A recent report from One, a grassroots advocacy organization dedicated to the global fight against poverty, focused mostly on Africa and found that MDG progress depended heavily on governments’ allocations of funds. The data, most of which was compiled by the Organization for Economic Cooperation and Development, suggests that a failure to meet financing commitments has been a major stumbling block for some of Africa’s poorest countries.

Overall, the news is good; countries around the world, and especially in Africa specifically, are showing positive development growth on average. Among sub-Saharan African countries, Mali and Rwanda tied for first place when it came to the pace of progress.

That will be surprising to some, since Rwanda is best known for a 1994 genocide that pitted ethnic groups against each other and killed more than half a million people, while Mali has recently suffered civil unrest, a military coup and ongoing battles against armed insurgents in the north. But Rwanda has actually recovered well economically over the past two decades, and governance has been stable. As for Mali, the report simply notes that current turmoil hasn't yet had an impact on the development ratings. But it's safe to assume that residents of the country’s northern communities, many of whom have long chafed at central government control, might disagree with the rosy outlook painted by OECD data.

Therein lies one of the most serious obstacles to MDG progress – the rising tide doesn’t lift all boats. To fix that, African government expenditures – which account for nearly 80 percent of development resources across the continent – will have to be channeled toward the right sectors: agriculture, education and health. Most governments have already made these commitments, but only a few have actually followed through so far. Malawi, Rwanda and Burkina Faso have done well, but a few countries including Nigeria and the Democratic Republic of the Congo appear to have reneged on promises made.

It will come as no surprise to development experts that at this late stage, most countries will fail to meet all of their goals according to the MDG guidelines.
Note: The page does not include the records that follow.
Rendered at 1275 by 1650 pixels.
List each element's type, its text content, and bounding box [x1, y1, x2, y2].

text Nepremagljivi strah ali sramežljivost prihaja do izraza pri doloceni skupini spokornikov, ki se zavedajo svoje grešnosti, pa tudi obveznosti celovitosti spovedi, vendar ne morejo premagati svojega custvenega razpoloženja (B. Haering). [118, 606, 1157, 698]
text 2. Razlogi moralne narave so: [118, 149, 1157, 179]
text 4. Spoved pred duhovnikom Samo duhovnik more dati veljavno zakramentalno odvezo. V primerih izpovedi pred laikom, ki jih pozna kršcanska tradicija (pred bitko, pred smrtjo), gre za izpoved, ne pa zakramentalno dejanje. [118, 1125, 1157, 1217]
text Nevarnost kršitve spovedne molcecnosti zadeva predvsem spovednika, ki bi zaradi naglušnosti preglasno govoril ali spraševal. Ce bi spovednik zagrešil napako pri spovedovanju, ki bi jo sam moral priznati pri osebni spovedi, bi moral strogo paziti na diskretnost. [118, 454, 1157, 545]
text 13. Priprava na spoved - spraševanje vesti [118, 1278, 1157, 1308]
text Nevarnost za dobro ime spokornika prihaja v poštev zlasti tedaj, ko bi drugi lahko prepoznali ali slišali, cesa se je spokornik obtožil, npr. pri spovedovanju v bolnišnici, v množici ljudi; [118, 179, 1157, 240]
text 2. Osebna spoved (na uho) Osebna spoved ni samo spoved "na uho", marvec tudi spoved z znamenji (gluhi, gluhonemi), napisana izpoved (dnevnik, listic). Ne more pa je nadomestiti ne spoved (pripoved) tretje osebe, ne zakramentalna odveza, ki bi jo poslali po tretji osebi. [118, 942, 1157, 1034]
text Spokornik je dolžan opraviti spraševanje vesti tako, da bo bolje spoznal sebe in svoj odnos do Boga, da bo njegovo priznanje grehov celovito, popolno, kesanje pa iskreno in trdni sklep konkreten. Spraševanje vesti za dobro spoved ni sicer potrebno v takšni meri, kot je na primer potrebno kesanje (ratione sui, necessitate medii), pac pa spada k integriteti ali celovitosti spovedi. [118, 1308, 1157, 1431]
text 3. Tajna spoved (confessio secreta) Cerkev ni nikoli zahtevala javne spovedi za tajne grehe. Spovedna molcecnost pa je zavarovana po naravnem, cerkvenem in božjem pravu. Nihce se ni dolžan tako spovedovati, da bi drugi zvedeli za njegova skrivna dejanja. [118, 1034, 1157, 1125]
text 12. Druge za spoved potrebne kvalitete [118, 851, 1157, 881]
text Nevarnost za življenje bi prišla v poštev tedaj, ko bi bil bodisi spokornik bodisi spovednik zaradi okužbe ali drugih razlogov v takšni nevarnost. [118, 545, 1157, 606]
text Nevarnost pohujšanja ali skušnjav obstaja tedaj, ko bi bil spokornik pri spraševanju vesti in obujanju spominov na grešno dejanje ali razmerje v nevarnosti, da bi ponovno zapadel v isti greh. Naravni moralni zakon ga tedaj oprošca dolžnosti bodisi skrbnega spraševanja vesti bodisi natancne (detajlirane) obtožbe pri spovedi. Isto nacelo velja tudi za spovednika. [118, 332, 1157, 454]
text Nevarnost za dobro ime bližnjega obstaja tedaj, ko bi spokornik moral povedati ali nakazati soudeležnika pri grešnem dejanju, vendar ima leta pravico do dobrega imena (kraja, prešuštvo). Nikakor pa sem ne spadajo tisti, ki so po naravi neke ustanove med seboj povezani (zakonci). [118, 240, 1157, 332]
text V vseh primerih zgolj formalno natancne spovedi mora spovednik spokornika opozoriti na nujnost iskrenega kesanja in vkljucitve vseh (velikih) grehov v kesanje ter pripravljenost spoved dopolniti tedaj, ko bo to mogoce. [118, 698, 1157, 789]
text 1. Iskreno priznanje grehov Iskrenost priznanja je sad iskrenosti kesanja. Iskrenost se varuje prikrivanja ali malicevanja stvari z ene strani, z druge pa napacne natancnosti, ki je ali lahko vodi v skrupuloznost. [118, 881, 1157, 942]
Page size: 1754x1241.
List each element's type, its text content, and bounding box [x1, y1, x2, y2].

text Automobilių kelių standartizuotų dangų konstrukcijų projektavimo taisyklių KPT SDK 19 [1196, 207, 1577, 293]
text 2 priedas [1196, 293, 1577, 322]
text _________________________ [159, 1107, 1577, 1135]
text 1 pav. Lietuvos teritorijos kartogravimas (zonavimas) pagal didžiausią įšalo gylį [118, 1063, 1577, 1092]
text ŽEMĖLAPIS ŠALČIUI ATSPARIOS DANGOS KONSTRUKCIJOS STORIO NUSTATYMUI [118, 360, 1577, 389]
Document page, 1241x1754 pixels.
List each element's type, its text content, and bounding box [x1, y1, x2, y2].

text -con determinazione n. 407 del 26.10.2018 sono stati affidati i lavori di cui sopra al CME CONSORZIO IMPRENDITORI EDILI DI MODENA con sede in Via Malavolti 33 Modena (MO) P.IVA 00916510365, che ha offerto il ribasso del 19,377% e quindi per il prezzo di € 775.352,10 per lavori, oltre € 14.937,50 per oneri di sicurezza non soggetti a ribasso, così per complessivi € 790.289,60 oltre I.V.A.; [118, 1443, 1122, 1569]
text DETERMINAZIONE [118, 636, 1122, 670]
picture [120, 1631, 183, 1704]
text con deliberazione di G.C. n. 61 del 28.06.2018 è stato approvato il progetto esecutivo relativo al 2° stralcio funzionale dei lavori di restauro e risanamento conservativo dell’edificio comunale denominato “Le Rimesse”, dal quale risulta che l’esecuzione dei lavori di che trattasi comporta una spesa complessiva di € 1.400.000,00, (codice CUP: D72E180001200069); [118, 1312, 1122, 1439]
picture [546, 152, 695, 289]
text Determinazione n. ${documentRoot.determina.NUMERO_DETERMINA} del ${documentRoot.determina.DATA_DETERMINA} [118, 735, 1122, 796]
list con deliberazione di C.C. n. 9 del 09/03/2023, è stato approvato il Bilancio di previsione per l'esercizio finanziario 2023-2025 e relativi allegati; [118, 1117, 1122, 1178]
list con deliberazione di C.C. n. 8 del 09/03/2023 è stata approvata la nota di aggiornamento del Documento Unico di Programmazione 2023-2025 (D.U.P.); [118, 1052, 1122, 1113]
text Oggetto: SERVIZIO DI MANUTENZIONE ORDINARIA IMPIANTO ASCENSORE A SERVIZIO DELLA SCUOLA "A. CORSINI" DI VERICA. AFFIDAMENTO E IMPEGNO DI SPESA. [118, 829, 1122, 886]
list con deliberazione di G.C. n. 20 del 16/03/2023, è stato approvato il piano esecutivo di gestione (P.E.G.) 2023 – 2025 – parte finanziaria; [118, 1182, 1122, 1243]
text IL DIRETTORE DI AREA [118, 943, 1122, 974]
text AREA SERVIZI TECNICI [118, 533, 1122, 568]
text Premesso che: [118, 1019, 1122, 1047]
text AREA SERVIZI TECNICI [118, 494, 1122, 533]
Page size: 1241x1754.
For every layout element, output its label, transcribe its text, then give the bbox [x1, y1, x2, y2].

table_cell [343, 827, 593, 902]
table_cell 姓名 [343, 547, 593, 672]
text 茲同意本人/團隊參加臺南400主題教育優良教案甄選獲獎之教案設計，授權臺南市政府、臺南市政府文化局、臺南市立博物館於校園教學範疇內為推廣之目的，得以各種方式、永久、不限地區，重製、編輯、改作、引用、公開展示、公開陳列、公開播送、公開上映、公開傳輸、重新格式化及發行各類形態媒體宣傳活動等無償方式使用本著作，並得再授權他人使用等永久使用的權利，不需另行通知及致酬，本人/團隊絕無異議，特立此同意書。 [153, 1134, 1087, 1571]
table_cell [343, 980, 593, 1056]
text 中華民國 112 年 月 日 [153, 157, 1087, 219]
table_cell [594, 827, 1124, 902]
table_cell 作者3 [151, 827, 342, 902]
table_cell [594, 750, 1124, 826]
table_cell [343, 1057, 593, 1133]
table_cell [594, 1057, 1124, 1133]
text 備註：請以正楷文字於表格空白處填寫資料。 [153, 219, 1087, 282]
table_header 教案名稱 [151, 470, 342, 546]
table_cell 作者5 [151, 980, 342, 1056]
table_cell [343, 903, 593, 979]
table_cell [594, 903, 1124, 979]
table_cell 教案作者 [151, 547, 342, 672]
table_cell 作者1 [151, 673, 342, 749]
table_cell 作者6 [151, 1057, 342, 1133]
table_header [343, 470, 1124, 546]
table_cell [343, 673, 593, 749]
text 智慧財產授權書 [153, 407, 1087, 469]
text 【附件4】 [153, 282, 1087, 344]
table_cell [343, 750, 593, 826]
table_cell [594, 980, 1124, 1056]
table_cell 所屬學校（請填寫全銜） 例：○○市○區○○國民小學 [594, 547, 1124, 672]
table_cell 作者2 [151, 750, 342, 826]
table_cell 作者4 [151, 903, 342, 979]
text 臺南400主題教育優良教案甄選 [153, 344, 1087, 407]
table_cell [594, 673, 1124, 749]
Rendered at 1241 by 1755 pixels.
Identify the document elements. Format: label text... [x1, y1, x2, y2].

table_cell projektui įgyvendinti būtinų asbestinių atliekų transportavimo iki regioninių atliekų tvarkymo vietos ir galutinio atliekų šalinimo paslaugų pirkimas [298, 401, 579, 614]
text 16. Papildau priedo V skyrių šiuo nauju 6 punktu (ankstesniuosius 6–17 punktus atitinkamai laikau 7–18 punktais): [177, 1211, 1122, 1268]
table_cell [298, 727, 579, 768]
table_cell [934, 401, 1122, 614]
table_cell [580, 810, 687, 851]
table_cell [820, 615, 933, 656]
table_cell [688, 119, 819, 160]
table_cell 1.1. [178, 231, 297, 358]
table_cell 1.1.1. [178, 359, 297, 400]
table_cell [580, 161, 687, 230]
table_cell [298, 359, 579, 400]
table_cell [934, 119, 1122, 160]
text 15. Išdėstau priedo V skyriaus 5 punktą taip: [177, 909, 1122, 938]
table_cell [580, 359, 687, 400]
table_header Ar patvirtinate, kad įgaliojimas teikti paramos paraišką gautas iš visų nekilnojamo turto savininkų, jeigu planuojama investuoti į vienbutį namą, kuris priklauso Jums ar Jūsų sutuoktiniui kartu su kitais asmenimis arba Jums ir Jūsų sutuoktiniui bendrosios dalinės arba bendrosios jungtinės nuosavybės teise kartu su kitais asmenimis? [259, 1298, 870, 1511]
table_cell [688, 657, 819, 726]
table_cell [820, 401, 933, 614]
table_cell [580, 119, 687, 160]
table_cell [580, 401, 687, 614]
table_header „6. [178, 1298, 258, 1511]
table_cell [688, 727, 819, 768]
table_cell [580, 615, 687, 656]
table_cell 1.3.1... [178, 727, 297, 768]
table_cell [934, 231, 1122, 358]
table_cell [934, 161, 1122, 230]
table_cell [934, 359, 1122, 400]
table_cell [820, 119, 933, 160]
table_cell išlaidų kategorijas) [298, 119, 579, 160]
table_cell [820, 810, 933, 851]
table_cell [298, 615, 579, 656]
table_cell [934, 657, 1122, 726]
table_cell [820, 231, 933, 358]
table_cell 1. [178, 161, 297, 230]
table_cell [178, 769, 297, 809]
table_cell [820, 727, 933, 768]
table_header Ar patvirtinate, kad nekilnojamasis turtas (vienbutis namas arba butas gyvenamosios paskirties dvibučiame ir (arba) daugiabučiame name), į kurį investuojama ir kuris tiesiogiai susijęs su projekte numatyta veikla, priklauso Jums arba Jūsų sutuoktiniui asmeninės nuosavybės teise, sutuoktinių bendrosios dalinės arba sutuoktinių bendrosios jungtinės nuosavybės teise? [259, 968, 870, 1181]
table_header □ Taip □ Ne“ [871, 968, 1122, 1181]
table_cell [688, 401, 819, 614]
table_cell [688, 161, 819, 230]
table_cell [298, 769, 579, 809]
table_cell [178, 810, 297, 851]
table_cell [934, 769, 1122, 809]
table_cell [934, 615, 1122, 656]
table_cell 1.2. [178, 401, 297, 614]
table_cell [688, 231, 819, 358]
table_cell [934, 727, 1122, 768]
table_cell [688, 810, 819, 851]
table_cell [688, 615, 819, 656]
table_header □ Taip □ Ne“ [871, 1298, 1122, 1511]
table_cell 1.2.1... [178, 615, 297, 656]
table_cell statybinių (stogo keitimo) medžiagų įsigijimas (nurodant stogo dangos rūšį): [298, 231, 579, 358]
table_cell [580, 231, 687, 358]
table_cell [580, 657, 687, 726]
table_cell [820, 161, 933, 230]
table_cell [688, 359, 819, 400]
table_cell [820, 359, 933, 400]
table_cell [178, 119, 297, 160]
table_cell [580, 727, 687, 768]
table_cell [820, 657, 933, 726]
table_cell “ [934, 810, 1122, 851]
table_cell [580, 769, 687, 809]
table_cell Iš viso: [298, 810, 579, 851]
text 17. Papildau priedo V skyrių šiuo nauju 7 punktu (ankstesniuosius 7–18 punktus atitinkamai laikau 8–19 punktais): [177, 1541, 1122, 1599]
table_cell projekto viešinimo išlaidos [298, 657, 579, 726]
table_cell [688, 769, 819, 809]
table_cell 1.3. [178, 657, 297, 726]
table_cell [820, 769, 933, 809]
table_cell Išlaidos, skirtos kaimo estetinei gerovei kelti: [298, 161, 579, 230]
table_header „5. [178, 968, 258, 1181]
But progress is evident, and the African continent’s success stories can serve as a case study for those that haven’t yet worked out a way forward.

“Further progress will require sustaining or increasing resources for development from all sources,” said the report. “Development assistance from donors remains critical, but developing countries’ own resources dwarf aid resources in many cases, and the domestic political decisions that governments make about how to channel these resources have the biggest effect on development outcomes.”